Na mitologia grega, Narciso foi retratado por Ovídio no Livro III do conjunto
“Metamorfoses”, escrita durante o período helênico da Roma Antiga. Na obra, o
personagem é filho do deus Cefiso e da ninfa Liríope que, ao consultarem o oráculo
Tirésias, recebem a profecia de que seu filho iria ter uma vida longa e próspera, desde que
não visse o seu próprio reflexo. Narciso cresceu e tornou-se um belo rapaz, porém, muito
arrogante, orgulhoso e prepotente, desprezando a todos que o admiravam e eram
apaixonados por ele. Eco, uma ninfa que havia se apaixonado perdidamente pelo jovem,
tomada pela dor do desprezo, pediu aos deuses que ensinassem a ele uma lição. Atendendo
ao clamor da ninfa, a deusa Némesis condenou Narciso a apaixonar-se pela sua própria
beleza, amando com intensidade algo que jamais poderia possuir. Assim, um dia, o jovem
foi até o lago em que Eco vivia e, ao olhar para as águas, viu seu próprio reflexo. Narciso
ficou encantado pela própria beleza, deitando-se no chão e admirando se até a morte. Após
morrer, foi transformado em uma flor. Na cultura grega antiga, os excessos eram sinal de
desconhecimento e desequilíbrio. No caso do mito de Narciso, a beleza em demasia do
personagem ia contra a divindade, pois somente os deuses poderiam portar tamanha beleza.
O mito pretende chamar atenção para os perigos do autocentramento e do culto a si mesmo,
sem que isso reflita, de outro lado, em uma busca por autoconhecimento e pela libertação
da sua própria sombra.

A palavra “narcisismo” deriva do mito de narciso e é utilizada para designar toda pessoa
que, longe de possuir uma elevada autoestima, possui um excesso de vaidade, sendo
autocentrada e indiferente às outras pessoas.

O TRANSTORNO DA PERSONALIDADE NARCISÍCA (TPN22)

O Manual Diagnóstico e Estatístico de Transtornos Mentais nº 523 (DSM5 - Diagnostic


and Statistical Manual of Mental Disorders), da Associação Americana de Psiquiatria
(APA), classifica o “Transtorno da Personalidade Narcisista”, sob o item 301.81 (F60.81),
utilizando os seguintes critérios: Critérios Diagnósticos 301.81 {F6G.81} Um padrão
difuso de grandiosidade (em fantasia ou comportamento), necessidade de admiração e falta
de empatia que surge no início da vida adulta e está presente em vários contextos, conforme
indicado por cinco (ou mais) dos seguintes:

1. Tem uma sensação grandiosa da própria importância (p. ex., exagera conquistas e
talentos, espera ser reconhecido como superior sem que tenha as conquistas
correspondentes).

2. É preocupado com fantasias de sucesso ilimitado, poder, brilho, beleza ou amor ideal.

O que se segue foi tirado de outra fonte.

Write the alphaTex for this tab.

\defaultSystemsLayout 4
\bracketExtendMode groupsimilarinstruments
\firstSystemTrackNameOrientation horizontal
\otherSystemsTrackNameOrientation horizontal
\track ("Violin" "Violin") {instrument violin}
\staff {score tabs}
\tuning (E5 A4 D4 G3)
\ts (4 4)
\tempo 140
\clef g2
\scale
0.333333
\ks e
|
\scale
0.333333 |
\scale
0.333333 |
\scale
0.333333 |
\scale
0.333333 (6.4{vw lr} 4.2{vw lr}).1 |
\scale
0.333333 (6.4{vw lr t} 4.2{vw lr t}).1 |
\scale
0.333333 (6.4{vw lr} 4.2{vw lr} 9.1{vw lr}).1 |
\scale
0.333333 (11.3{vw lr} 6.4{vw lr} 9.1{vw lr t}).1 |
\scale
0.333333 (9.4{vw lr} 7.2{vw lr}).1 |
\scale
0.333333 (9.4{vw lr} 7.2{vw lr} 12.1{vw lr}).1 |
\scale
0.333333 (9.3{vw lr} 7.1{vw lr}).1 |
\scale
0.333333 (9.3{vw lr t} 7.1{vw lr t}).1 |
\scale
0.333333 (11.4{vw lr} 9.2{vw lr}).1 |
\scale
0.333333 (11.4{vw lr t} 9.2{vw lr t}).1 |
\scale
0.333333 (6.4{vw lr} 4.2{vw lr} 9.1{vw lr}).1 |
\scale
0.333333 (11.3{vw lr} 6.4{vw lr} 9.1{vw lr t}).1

3. Acredita ser “especial” e único e que pode ser somente compreendido por, ou associado
a, outras pessoas (ou instituições) especiais ou com condição elevada.

4. Demanda admiração excessiva.

5. Apresenta um sentimento de possuir direitos (i.e., expectativas irracionais de tratamento


especialmente favorável ou que estejam automaticamente de acordo com as próprias
expectativas).

6. É explorador em relações interpessoais (i.e., tira vantagem de outros para atingir os


próprios fins).

7. Carece de empatia: reluta em reconhecer ou identificar-se com os sentimentos e as


necessidades dos outros.

De acordo com o DSM-5, pessoas com TPN têm um profundo sentimento de


autoimportância, de modo que superestimam suas capacidades e exageram nas suas
conquistas. Em razão da superautovalorização, por um lado, “acreditam que os outros
atribuem o mesmo valor aos seus esforços” e, por outro subestimam e desvalorizam as
contribuições dos outros.

Acrescenta o DSM-5:

Indivíduos com transtorno da personalidade narcisista estão frequentemente preocupados


com fantasias de sucesso ilimitado, poder, brilho, beleza ou amor ideal (Critério 2).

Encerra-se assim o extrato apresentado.